Can you believe it? A kid walks from Mabel's end of the building, all the way down the quarter-mile hall barefoot as a jaybird, and nobody notices! Excuse me. I also did not notice. I am not in the habit of checking feet every time the students enter my room. Have I mentioned that I hate feet? They are just nasty, unless they are attached to a baby under 6 months old. So I sent him barefootin' down the hall to get his shoes, which turned out to be flip-flops, which begs the question: How much more barefoot do you need to be than in flip-flops? Don't get all namby-pamby I'm OK you're OK bleeding heart liberal on me. Don't think that poor waif could not afford shoes. That kid has had other shoes since his Empty Sole experience. The flip-flops fit him. He had a nice pair of dress shoes at the Chore Concert the other night. It was just pig-headedness. No offense to pigs. Sweet Gummi Mary! What was he planning, to meet Li'l Abner and Daisy Mae out behind the dumpster to smoke a grapevine after school?
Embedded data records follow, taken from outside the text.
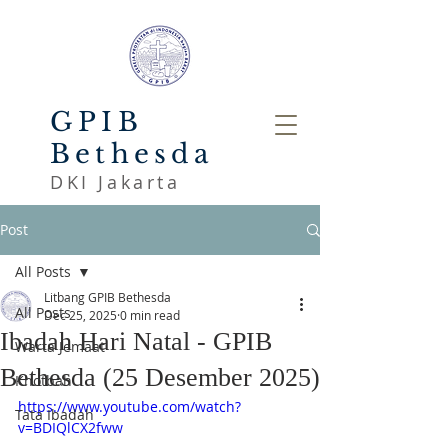
GPIB
Bethesda
DKI Jakarta
Post
All Posts
Litbang GPIB Bethesda
All Posts
Dec 25, 2025
0 min read
Ibadah Hari Natal - GPIB
Warta Jemaat
Bethesda (25 Desember 2025)
Khotbah
https://www.youtube.com/watch?
Tata Ibadah
v=BDIQlCX2fww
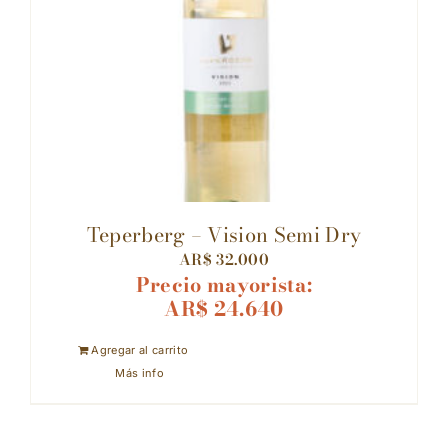
Teperberg – Vision Semi Dry
AR$
32.000
Precio mayorista:
AR$
24.640
Agregar al carrito
Más info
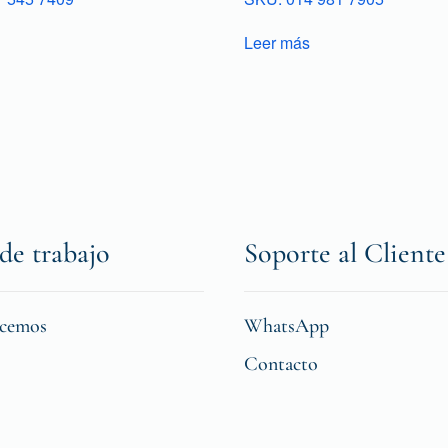
Leer más
de trabajo
Soporte al Cliente
icemos
WhatsApp
Contacto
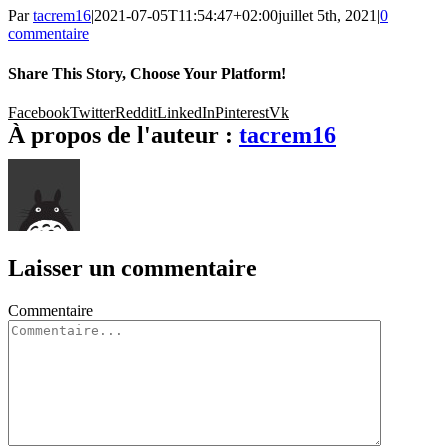
Par
tacrem16
|
2021-07-05T11:54:47+02:00
juillet 5th, 2021
|
0
commentaire
Share This Story, Choose Your Platform!
Facebook
Twitter
Reddit
LinkedIn
Pinterest
Vk
À propos de l'auteur :
tacrem16
Laisser un commentaire
Commentaire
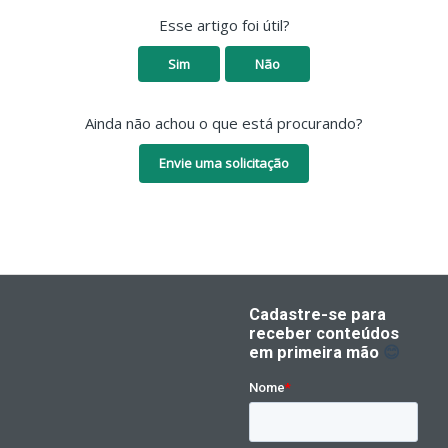
Esse artigo foi útil?
Sim
Não
Ainda não achou o que está procurando?
Envie uma solicitação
Then he decided that since he had forgotten to create an egg container, he would use one flip-flop and some Devil's bags for cushioning. My hopes that his shoe was longer than a foot were dashed upon measurement. You see, the limit on the containers was 12 x 12 x 12 inches, with the exception of floating parachutes. Empty Sole was blessed with small feet, and his flipper was 11 and 11/12 inches. Of course the thing flipped just right when shoved off the plank, and landed on the right end to absorb the shock. Too bad, so sad, though, that it was one of the heavier containers tested. Oh, and during the loading of the egg into the flip-flop, he snidely remarked, while looking right at me, "I have to make sure to wear my other flip-flop, so I don't get in trouble for being barefoot."
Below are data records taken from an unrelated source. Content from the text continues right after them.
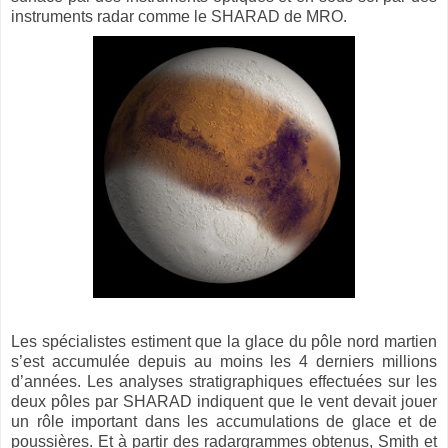
instruments radar comme le SHARAD de MRO.
Les spécialistes estiment que la glace du pôle nord martien
s’est accumulée depuis au moins les 4 derniers millions
d’années. Les analyses stratigraphiques effectuées sur les
deux pôles par SHARAD indiquent que le vent devait jouer
un rôle important dans les accumulations de glace et de
poussières. Et à partir des radargrammes obtenus, Smith et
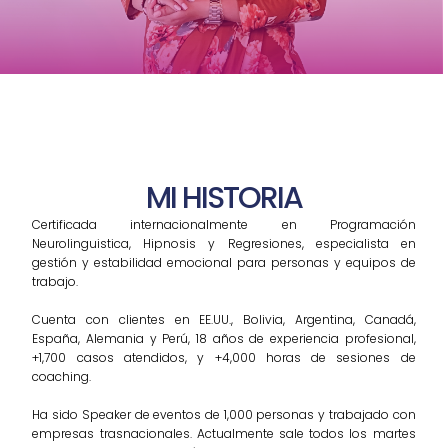
MI HISTORIA
Certificada internacionalmente en Programación
Neurolinguistica, Hipnosis y Regresiones, especialista en
gestión y estabilidad emocional para personas y equipos de
trabajo.
Cuenta con clientes en EE.UU., Bolivia, Argentina, Canadá,
España, Alemania y Perú, 18 años de experiencia profesional,
+1,700 casos atendidos, y +4,000 horas de sesiones de
coaching.
Ha sido Speaker de eventos de 1,000 personas y trabajado con
empresas trasnacionales. Actualmente sale todos los martes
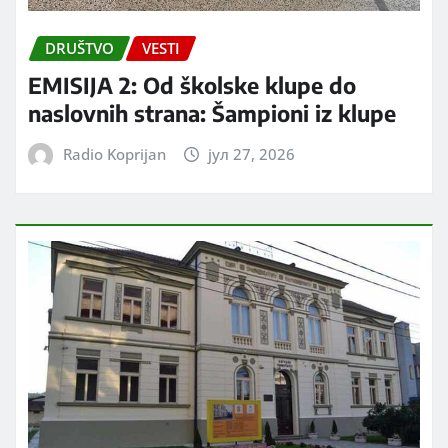
DRUŠTVO
VESTI
EMISIJA 2: Od školske klupe do
naslovnih strana: Šampioni iz klupe
Radio Koprijan
јул 27, 2026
But that's not all. I have lunch duty this week. As I lifted my sandwich brought from home to avoid the dreaded 'Cook's Choice' week, I spied Empty Sole two tables away, barefoot again! Not for long, because he got up and hoofed it over to the soda machine room. I'd had enough. I went straight to Mr. Principal's office, informed him that Empty Sole had been warned by me first hour to wear shoes, as it was in the Dress Code, and he was flagrantly and fragrantly flaunting his toe jam all over the cafeteria. Mr. Principal must have as strong an aversion to feet as I do, because he made a beeline out of that office and into the cafeteria, as I trailed along exclaiming, "You have to see it to believe it."
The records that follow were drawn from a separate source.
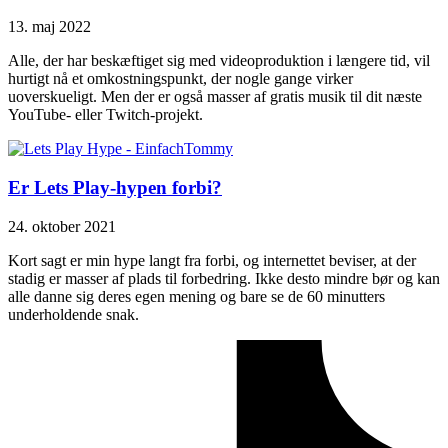
13. maj 2022
Alle, der har beskæftiget sig med videoproduktion i længere tid, vil
hurtigt nå et omkostningspunkt, der nogle gange virker
uoverskueligt. Men der er også masser af gratis musik til dit næste
YouTube- eller Twitch-projekt.
Er Lets Play-hypen forbi?
24. oktober 2021
Kort sagt er min hype langt fra forbi, og internettet beviser, at der
stadig er masser af plads til forbedring. Ikke desto mindre bør og kan
alle danne sig deres egen mening og bare se de 60 minutters
underholdende snak.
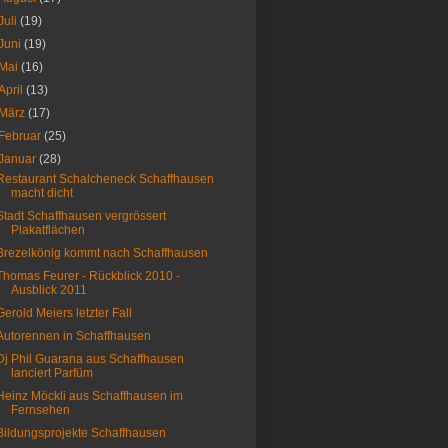
Juli
(19)
Juni
(19)
Mai
(16)
April
(13)
März
(17)
Februar
(25)
Januar
(28)
Restaurant Schalcheneck Schaffhausen
macht dicht
Stadt Schaffhausen vergrössert
Plakatflächen
Brezelkönig kommt nach Schaffhausen
Thomas Feurer - Rückblick 2010 -
Ausblick 2011
Gerold Meiers letzter Fall
Autorennen in Schaffhausen
Dj Phil Guarana aus Schaffhausen
lanciert Parfüm
Heinz Möckli aus Schaffhausen im
Fernsehen
Bildungsprojekte Schaffhausen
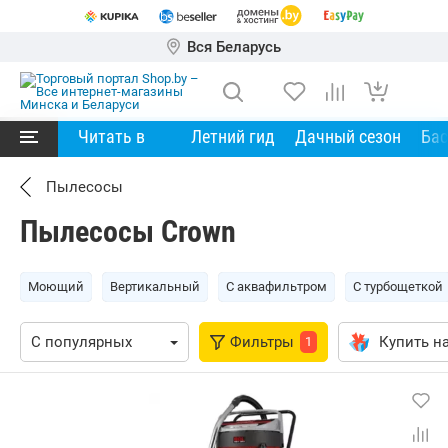
Вся Беларусь
Читать в
Летний гид
Дачный сезон
Ба
Пылесосы
Пылесосы Crown
Моющий
Вертикальный
С аквафильтром
С турбощеткой
Фильтры
Купить на
1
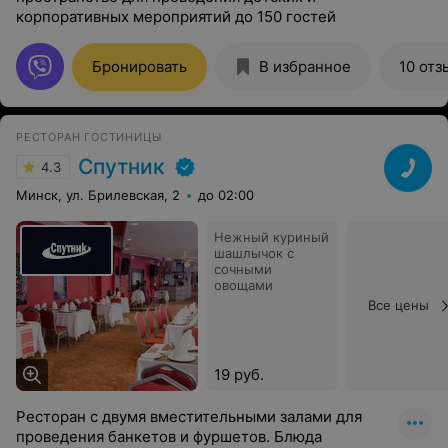
корпоративных мероприятий до 150 гостей
Бронировать
В избранное
10 отз
РЕСТОРАН ГОСТИНИЦЫ
Спутник
4.3
Минск, ул. Брилевская, 2
до 02:00
Нежный куриный
шашлычок с
сочными
овощами
Все цены
19 руб.
Ресторан с двумя вместительными залами для
проведения банкетов и фуршетов. Блюда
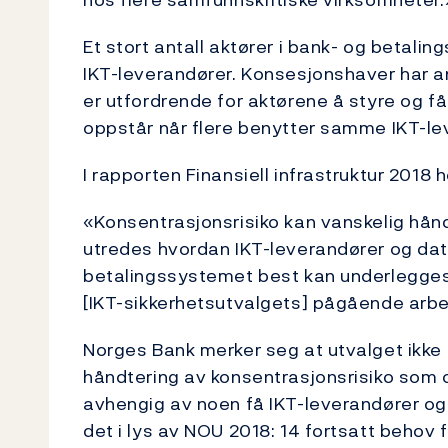
Et stort antall aktører i bank- og betali
IKT-leverandører. Konsesjonshaver har a
er utfordrende for aktørene å styre og f
oppstår når flere benytter samme IKT-le
I rapporten Finansiell infrastruktur 2018 h
«Konsentrasjonsrisiko kan vanskelig hån
utredes hvordan IKT-leverandører og data
betalingssystemet best kan underlegges 
[IKT-sikkerhetsutvalgets] pågående arbeid
Norges Bank merker seg at utvalget ikke h
håndtering av konsentrasjonsrisiko som 
avhengig av noen få IKT-leverandører og
det i lys av NOU 2018: 14 fortsatt behov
Mr. Principal read Empty Sole the riot act, and it took a long time, because I think Empty Sole tried to reason his way out again, just before pulling his flip-flops out of his backpack, which did not go over well with Mr. Principal, who came to the faculty table and instructed us all to check out that kid's feet, and if they were bare, send him directly to the office. BRAVO!

Here's what I really wanted to say to Empty Sole. "Perhaps if you spent less time flicking pieces of your shoe into other people's mouths, you would have shoes to wear on your feet." But I thought that might be pushing the envelope, even though he DOES have at least three different pairs of shoes that I've seen, and I'd kind of like to hold onto my job right now.